--- Data shown Enclosed Below ---

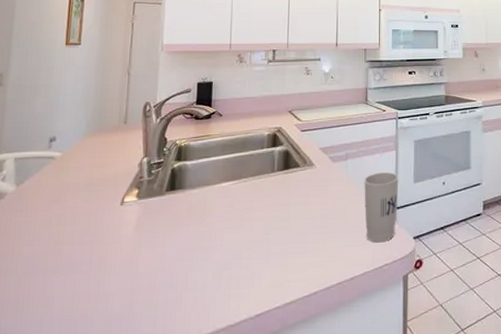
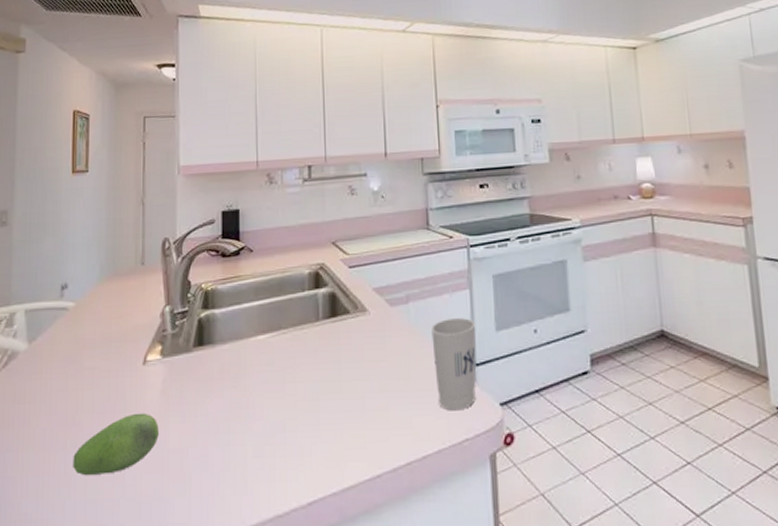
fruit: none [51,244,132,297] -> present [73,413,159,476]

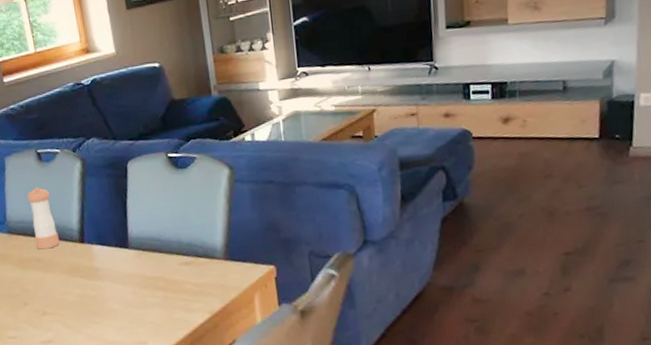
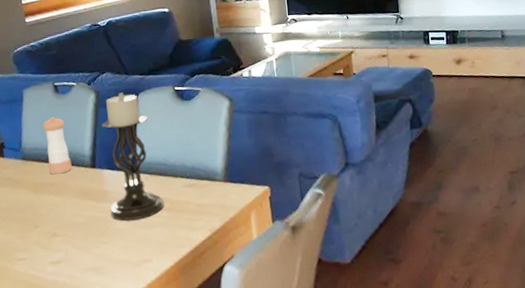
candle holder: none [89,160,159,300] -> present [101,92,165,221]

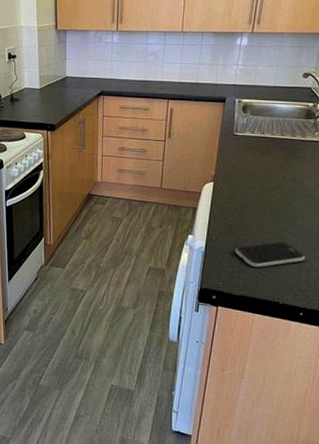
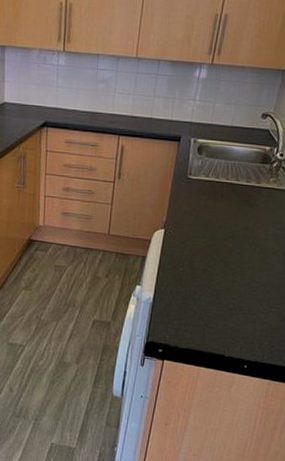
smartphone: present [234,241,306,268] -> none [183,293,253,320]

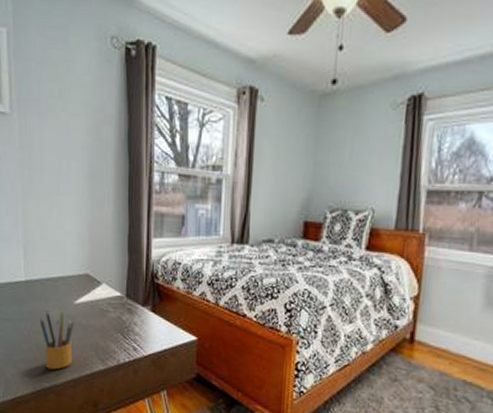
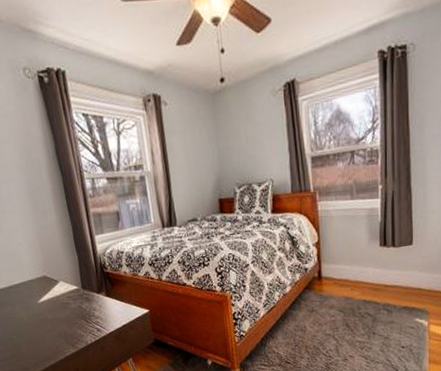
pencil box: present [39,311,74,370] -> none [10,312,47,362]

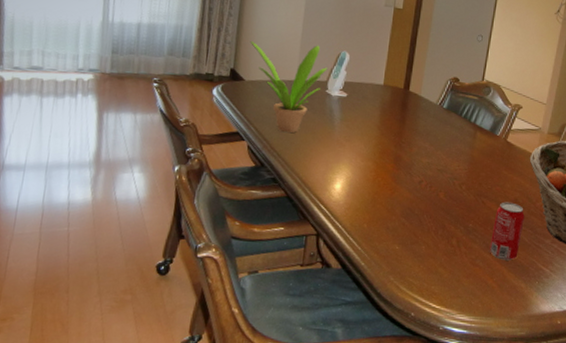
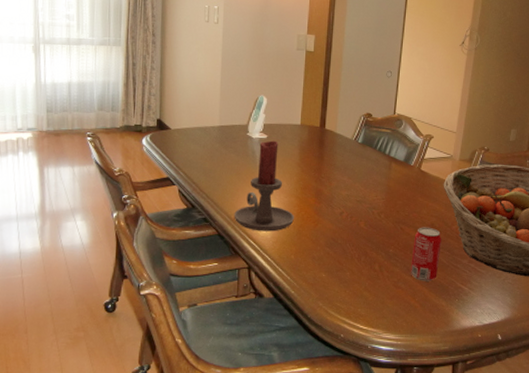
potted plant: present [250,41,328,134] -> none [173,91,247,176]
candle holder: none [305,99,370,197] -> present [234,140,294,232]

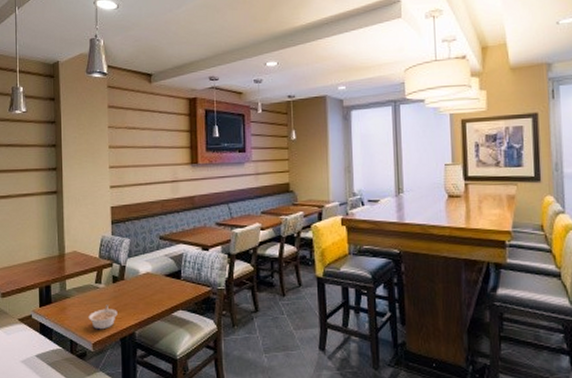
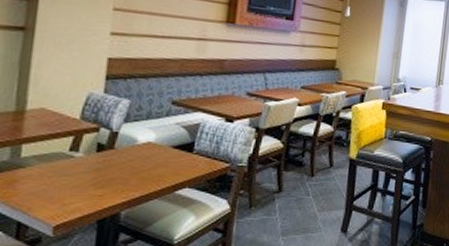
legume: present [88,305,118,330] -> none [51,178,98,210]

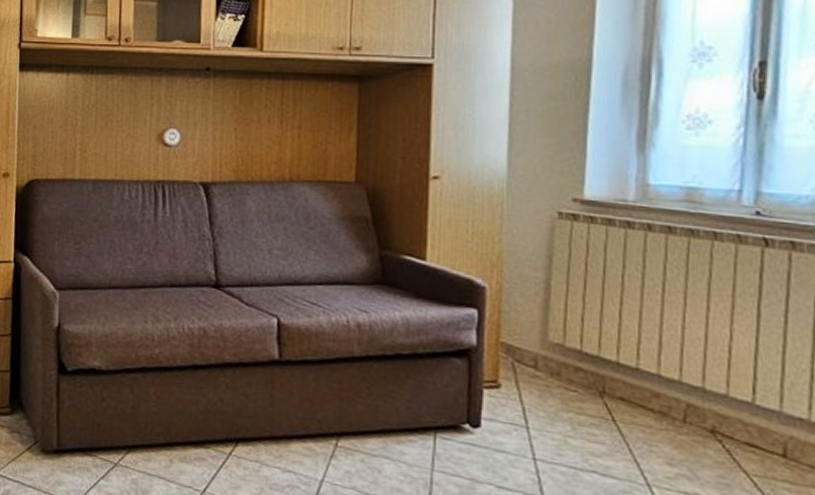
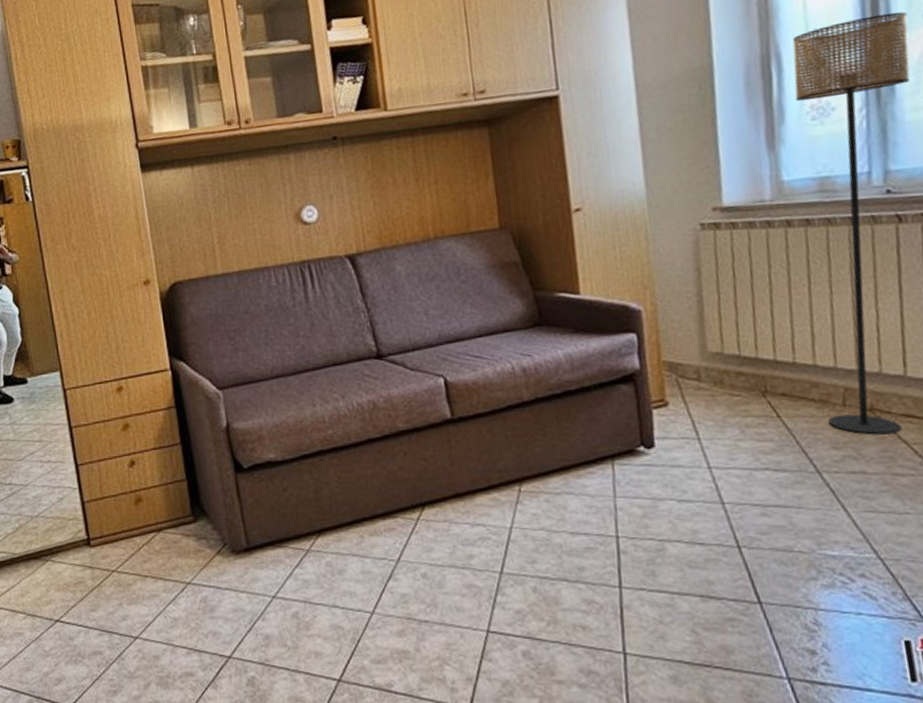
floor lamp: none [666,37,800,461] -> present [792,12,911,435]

--- End of Enclosed Data shown ---
--- Data shown Enclosed Below ---

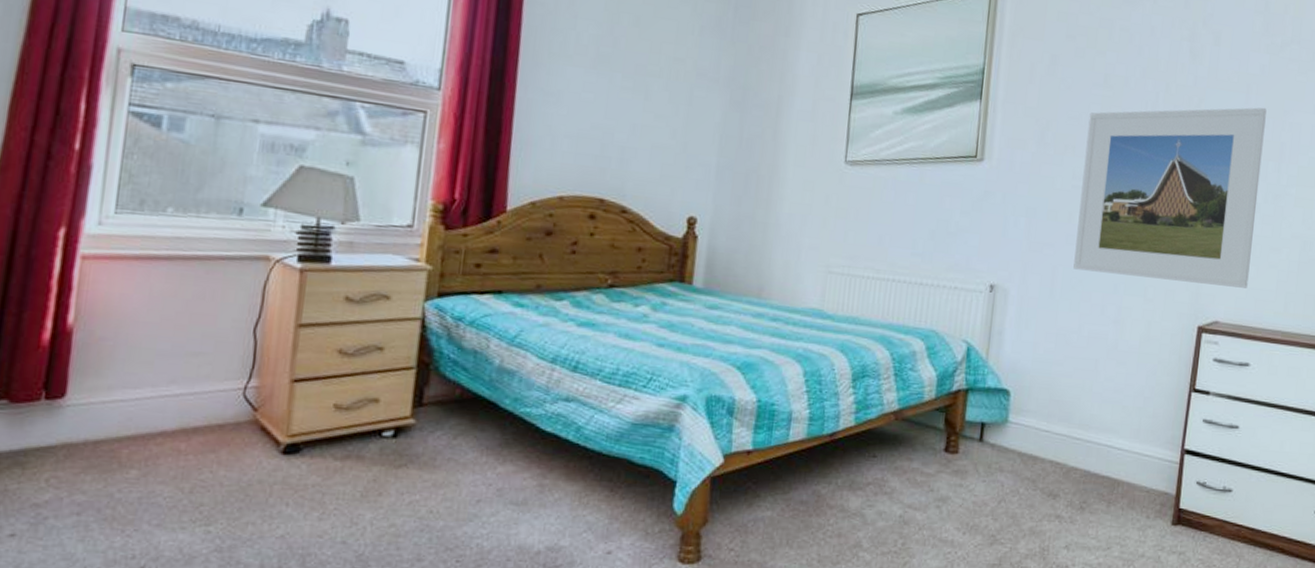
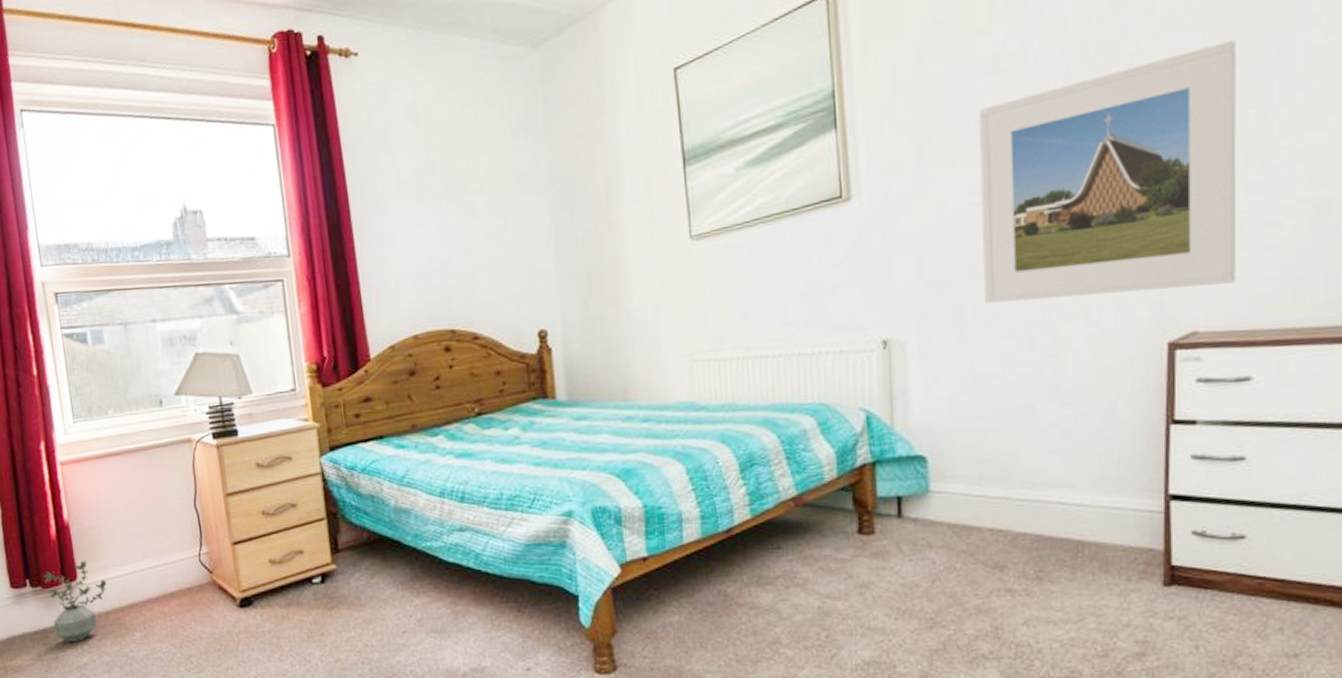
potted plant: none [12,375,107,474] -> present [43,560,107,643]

--- End of Enclosed Data shown ---

§ **What the task requires**
Exact copy, pictures excluded: every line above from the one containing "fruit: none [51,244,132,297]" to the one containing "pencil box: present", inclusive, and nothing more.

§ **Written solution**
fruit: none [51,244,132,297] -> present [73,413,159,476]

candle holder: none [89,160,159,300] -> present [101,92,165,221]

smartphone: present [234,241,306,268] -> none [183,293,253,320]

pencil box: present [39,311,74,370] -> none [10,312,47,362]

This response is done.